**Texto de origem**
################

Muitas vezes acho que o trabalho é impossível. Mas então me dou conta de que preciso começar não com eles, mas comigo. É desconstruindo isso em mim e me construindo de volta em novas imagens, que mostro a eles, pelo exemplo, o que é ser adulto. O que é ser mulher. O que é ser mãe. O que é ter relacionamentos de amor e carinho e respeito. O que é correr atrás de seus objetivos. O que é estar feliz.

Toda criança aprende pelo exemplo. Ela repete aquilo que ouve. Ela repete aquilo que vê. Se ela não conhece ninguém feliz, como ela vai aprender o que felicidade é? Olho para mim mesma e me pergunto o que meus filhos têm a aprender comigo hoje. O que eles vêm. Que lição eles tiram ao me ver ali, fazendo o que quer que esteja fazendo. O que eu quero que eles imitem? O que eles herdarão de mim? O que eles deixarão para os seus?   

Essa noite tive um sonho. Sonhei que Laura era bebê, e eu a carregava aninhada em meus braços, enroladinha em um xale azul claro, enquanto caminhava perdida por uma imensa estação de trens. Uma amiga me incumbira de ciceronear um grupo de adultos por aquela cidade desconhecida, e eu me desesperava por dentro: como posso cuidar desse bando de adultos? Eles não veem que tenho de cuidar de minha filha e sequer sei ainda o caminho? Ao fim do sonho, avisei ao grupo que eu não era responsável por eles, abracei minha Laura e saí a passos firmes buscando que trem tomar.

O caminho do que é ser mulher hoje ainda é indistinto para mim. Continuo buscando, para que minha filha tenha caminhos menores a percorrer.   

Acordei com Laura cantando ao meu lado e com cheiro de café. Bom dia começa com alegria. Bom dia começa com amor!

################

**Objetivo da tarefa**
Extraia do relato sobre maternidade o trecho que vai de "Essa noite tive" a "menores a percorrer.", sem mudar nada.

################

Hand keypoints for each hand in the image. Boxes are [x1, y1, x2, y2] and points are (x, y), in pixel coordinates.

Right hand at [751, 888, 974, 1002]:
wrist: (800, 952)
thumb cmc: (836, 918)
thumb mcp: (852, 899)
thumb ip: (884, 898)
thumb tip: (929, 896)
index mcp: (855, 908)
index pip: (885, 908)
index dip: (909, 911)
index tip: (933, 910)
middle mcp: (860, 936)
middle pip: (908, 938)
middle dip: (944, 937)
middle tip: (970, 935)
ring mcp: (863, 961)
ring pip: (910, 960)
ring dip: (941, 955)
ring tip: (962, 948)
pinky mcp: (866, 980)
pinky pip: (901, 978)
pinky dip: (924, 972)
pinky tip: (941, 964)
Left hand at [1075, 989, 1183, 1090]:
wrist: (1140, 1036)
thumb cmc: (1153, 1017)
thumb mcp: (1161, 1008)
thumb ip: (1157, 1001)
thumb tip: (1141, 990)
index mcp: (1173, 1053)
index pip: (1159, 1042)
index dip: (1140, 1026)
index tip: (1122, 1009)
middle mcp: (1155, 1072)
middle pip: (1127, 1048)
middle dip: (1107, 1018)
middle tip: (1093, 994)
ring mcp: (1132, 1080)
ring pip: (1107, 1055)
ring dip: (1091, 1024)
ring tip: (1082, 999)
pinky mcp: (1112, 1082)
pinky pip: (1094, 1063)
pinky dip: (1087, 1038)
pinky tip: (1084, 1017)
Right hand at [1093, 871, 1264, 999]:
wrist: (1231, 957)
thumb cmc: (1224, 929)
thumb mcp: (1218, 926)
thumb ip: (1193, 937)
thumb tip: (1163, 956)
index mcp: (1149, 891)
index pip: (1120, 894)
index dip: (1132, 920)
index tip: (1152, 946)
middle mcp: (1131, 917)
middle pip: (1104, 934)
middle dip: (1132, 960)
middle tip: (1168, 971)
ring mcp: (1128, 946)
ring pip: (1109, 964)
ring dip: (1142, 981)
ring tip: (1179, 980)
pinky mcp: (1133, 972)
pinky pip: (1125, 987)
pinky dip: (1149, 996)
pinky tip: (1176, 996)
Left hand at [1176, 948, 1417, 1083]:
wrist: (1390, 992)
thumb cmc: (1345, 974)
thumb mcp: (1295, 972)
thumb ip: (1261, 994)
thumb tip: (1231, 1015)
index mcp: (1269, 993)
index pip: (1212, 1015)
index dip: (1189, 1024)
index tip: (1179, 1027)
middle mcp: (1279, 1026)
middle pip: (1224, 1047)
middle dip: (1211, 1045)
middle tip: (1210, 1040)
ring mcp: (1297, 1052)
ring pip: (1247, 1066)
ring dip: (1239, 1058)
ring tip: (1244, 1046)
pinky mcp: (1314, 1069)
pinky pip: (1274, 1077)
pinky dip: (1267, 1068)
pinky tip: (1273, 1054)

################

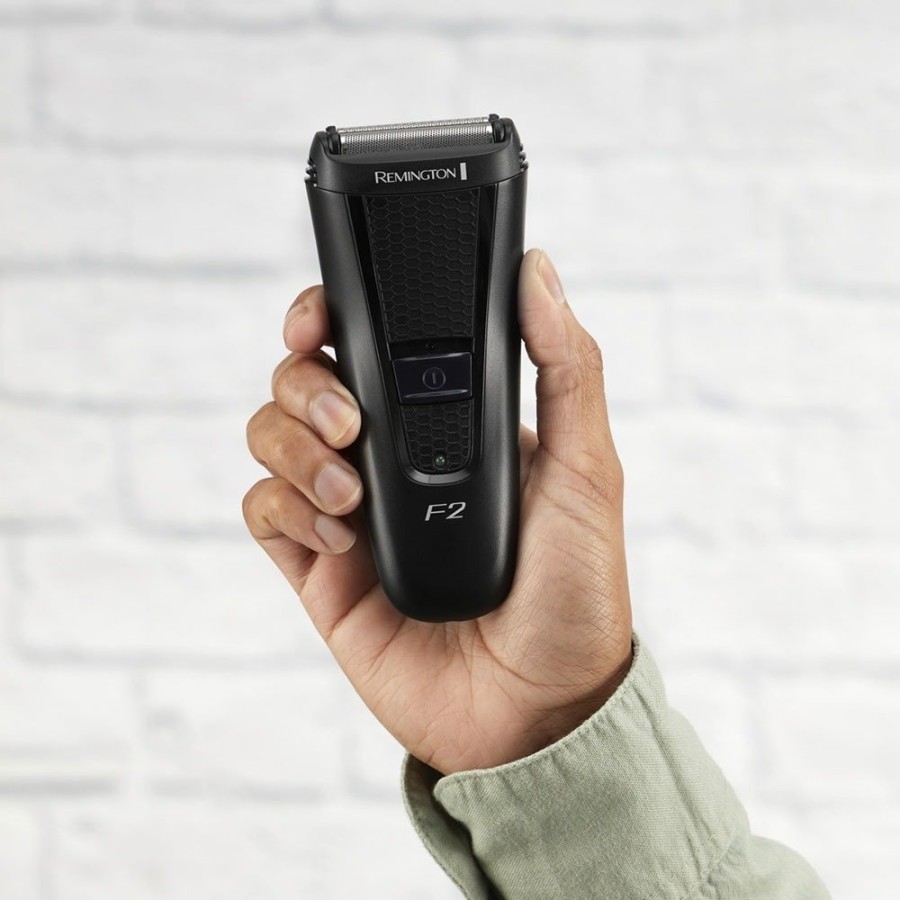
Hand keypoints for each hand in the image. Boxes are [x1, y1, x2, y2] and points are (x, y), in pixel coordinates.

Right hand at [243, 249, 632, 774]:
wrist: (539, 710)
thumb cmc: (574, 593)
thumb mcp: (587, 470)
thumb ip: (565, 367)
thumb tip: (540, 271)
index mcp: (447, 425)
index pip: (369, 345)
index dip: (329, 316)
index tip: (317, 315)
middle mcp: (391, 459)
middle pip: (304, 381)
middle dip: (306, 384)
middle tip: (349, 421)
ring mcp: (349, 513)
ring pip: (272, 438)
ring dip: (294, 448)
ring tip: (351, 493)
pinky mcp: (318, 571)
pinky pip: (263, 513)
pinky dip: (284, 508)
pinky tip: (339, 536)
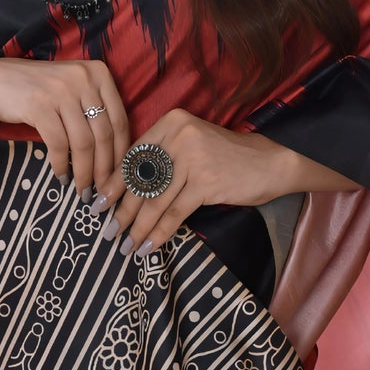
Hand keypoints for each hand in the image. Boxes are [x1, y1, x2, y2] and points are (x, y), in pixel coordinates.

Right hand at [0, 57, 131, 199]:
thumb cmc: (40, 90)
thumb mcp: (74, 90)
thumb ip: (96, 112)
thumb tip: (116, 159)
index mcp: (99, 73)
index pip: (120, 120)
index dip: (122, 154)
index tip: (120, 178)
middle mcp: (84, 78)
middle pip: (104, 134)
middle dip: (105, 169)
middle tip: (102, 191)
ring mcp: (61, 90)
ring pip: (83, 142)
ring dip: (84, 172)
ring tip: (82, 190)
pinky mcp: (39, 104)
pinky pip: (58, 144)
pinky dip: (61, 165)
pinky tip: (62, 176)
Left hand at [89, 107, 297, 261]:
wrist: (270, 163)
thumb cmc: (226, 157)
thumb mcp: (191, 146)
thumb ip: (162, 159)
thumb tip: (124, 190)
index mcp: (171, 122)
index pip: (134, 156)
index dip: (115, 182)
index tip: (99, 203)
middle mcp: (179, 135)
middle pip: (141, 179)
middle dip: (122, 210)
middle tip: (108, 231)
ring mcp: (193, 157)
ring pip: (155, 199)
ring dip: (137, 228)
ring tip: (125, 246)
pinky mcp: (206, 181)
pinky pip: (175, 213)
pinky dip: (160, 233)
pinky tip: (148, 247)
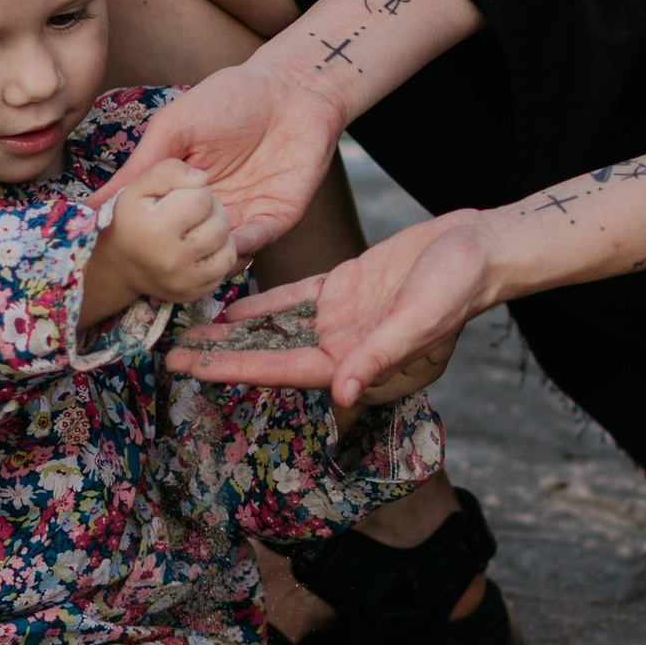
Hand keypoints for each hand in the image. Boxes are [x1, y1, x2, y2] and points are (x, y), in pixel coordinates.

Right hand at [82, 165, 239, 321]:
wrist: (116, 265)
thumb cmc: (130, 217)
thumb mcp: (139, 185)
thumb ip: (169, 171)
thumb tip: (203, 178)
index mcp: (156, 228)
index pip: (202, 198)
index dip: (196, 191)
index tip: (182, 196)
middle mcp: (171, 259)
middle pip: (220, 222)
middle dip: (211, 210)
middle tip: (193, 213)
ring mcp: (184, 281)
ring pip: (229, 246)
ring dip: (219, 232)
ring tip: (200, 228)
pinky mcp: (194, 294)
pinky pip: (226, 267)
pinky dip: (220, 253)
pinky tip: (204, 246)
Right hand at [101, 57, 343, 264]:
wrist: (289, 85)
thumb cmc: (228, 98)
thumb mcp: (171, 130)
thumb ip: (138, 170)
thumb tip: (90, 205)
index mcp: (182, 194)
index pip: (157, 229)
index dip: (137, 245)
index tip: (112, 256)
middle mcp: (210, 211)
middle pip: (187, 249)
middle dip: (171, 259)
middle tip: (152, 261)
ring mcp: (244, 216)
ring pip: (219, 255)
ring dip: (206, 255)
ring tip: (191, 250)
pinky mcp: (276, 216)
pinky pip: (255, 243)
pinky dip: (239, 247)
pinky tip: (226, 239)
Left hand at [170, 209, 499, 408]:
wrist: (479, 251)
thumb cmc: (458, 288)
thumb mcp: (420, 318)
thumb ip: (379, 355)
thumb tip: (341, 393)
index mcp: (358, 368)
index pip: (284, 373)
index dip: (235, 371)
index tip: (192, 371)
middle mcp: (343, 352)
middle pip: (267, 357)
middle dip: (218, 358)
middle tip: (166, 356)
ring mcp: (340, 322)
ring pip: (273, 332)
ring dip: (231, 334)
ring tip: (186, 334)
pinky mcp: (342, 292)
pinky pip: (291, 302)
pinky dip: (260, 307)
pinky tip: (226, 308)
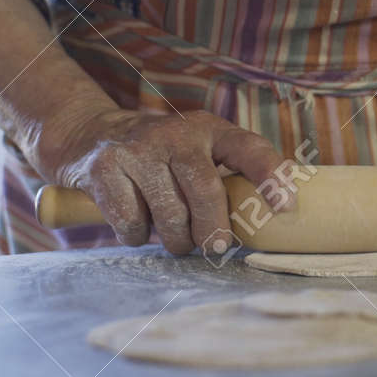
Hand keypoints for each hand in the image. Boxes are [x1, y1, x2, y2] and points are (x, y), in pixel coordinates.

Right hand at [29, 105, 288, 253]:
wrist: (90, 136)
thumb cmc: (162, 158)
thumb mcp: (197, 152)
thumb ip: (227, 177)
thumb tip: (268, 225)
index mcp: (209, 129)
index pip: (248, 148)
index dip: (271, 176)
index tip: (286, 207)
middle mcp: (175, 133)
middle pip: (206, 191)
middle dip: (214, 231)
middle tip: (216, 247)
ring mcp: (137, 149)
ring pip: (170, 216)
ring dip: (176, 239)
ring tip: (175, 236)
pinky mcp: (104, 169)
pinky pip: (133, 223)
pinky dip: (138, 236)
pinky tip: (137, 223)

################

**Resposta da tarefa**
Essa noite tive um sonho. Sonhei que Laura era bebê, e eu a carregava aninhada em meus braços, enroladinha em um xale azul claro, enquanto caminhava perdida por uma imensa estação de trens. Uma amiga me incumbira de ciceronear um grupo de adultos por aquela cidade desconhecida, e eu me desesperava por dentro: como posso cuidar desse bando de adultos? Eles não veem que tenho de cuidar de minha filha e sequer sei ainda o caminho? Ao fim do sonho, avisei ao grupo que eu não era responsável por eles, abracei minha Laura e saí a passos firmes buscando que trem tomar.

O caminho do que é ser mulher hoje ainda é indistinto para mim. Continuo buscando, para que minha filha tenha caminhos menores a percorrer.